■ **Exercise aim**
The answer is every line of the records that holds the word "likelihood", copied in full.

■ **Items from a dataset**
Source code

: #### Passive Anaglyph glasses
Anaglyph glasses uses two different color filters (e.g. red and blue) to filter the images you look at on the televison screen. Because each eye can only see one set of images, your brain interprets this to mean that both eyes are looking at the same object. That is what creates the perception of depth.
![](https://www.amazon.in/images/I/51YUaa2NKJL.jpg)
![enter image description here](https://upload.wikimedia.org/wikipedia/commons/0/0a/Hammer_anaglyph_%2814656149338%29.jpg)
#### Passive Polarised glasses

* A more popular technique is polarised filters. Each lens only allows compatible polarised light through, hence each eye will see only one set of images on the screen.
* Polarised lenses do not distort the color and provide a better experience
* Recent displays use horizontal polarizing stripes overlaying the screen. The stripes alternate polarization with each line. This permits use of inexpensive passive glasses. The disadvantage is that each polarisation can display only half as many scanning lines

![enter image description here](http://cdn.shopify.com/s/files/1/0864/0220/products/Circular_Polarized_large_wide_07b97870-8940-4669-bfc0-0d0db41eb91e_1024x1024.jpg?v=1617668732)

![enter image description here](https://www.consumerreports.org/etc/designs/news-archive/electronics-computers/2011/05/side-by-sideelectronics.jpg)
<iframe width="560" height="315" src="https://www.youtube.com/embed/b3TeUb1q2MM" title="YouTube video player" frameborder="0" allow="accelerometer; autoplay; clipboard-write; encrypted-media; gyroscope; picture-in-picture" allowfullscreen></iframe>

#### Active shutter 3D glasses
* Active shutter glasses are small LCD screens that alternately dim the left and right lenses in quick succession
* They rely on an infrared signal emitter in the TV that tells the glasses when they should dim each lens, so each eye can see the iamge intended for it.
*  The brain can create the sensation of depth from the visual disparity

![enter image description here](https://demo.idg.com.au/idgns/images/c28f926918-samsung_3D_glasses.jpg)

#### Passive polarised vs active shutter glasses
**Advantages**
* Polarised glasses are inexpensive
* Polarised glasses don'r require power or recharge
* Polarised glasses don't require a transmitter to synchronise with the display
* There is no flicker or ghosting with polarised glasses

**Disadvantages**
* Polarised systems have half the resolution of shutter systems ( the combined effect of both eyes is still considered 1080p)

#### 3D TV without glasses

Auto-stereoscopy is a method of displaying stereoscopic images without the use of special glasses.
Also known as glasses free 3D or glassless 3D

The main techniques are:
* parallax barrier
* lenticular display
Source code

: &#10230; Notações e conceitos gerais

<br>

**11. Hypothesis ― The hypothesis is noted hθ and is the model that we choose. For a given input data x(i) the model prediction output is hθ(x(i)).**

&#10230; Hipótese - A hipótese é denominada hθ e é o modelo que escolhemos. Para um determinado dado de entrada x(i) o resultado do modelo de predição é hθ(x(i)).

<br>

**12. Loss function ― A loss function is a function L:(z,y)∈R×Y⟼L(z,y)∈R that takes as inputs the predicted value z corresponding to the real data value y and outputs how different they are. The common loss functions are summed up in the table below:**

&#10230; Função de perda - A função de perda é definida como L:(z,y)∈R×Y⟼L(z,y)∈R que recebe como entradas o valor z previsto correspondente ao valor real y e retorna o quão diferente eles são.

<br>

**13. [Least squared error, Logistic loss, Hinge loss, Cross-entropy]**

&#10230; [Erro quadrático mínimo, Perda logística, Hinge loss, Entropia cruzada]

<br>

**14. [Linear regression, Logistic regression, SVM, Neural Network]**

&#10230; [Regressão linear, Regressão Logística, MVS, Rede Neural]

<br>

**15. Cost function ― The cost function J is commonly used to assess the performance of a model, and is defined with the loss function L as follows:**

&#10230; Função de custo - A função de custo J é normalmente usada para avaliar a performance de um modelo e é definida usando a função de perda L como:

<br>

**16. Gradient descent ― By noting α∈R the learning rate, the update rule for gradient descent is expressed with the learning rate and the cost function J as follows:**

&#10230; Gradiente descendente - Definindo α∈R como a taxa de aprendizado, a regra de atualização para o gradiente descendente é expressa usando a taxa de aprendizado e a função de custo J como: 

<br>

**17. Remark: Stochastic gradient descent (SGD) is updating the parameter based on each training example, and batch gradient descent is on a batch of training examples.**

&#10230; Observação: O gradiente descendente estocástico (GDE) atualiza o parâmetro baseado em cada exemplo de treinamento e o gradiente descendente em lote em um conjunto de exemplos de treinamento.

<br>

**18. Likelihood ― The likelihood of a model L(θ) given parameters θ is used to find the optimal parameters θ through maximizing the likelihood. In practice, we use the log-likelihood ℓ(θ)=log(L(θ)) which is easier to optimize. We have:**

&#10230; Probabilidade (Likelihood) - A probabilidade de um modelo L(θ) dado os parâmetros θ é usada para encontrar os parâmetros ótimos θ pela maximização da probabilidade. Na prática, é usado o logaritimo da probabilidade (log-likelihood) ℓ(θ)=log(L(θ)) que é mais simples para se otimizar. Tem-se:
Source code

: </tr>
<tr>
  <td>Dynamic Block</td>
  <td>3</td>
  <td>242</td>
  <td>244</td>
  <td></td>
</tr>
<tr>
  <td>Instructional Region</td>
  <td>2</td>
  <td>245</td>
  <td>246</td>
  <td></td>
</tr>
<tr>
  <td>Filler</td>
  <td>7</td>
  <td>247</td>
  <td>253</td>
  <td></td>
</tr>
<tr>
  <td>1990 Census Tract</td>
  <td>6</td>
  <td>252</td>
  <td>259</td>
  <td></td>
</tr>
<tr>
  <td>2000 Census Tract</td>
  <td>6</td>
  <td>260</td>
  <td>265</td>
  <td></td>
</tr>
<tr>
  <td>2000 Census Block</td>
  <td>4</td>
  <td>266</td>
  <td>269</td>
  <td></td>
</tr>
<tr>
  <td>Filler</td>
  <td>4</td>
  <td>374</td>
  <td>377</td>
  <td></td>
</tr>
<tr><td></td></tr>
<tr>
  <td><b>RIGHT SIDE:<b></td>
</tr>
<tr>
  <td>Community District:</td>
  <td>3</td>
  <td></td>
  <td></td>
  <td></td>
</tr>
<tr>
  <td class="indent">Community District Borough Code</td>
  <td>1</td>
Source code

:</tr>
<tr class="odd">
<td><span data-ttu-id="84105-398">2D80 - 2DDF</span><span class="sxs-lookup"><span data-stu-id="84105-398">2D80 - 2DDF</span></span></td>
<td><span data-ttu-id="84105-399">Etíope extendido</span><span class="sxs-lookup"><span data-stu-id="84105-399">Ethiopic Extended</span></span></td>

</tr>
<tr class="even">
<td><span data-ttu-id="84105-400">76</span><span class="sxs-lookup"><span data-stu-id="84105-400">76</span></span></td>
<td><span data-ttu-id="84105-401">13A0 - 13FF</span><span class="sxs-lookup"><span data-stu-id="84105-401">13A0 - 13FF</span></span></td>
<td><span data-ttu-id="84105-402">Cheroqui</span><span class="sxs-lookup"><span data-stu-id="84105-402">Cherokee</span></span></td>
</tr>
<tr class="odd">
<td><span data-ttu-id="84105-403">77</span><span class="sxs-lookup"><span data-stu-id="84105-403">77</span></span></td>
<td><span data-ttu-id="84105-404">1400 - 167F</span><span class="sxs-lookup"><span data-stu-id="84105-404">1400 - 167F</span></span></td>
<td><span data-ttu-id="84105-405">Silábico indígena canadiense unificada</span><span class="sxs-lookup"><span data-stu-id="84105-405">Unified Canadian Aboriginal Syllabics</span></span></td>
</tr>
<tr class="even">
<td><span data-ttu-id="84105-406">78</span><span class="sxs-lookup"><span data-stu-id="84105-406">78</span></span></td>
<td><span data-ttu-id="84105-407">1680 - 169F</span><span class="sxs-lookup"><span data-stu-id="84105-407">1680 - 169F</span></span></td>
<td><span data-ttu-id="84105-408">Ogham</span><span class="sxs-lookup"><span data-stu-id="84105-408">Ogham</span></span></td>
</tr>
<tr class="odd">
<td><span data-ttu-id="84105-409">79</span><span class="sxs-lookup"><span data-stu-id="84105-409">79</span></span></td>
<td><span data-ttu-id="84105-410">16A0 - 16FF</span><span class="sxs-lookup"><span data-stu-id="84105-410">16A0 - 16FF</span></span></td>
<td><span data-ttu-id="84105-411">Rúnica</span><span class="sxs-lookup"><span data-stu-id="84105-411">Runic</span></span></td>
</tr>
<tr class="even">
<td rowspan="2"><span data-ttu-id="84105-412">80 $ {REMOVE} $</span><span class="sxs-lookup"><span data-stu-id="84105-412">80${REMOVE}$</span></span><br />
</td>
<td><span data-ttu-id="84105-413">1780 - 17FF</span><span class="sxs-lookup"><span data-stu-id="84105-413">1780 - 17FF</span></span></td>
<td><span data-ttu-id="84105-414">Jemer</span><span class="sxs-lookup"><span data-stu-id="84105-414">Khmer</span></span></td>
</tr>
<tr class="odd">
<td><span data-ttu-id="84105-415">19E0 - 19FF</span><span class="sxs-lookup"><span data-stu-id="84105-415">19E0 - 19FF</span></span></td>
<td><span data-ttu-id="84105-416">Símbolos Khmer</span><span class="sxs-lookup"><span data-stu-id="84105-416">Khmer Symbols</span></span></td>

■ **Problem solution**
**18. Likelihood ― The likelihood of a model L(θ) given parameters θ is used to find the optimal parameters θ through maximizing the likelihood. In practice, we use the log-likelihood ℓ(θ)=log(L(θ)) which is easier to optimize. We have:**
&#10230; Probabilidade (Likelihood) - A probabilidade de um modelo L(θ) dado os parâmetros θ é usada para encontrar os parâmetros ótimos θ pela maximização da probabilidade. Na prática, é usado o logaritimo da probabilidade (log-likelihood) ℓ(θ)=log(L(θ)) que é mais simples para se otimizar. Tem-se:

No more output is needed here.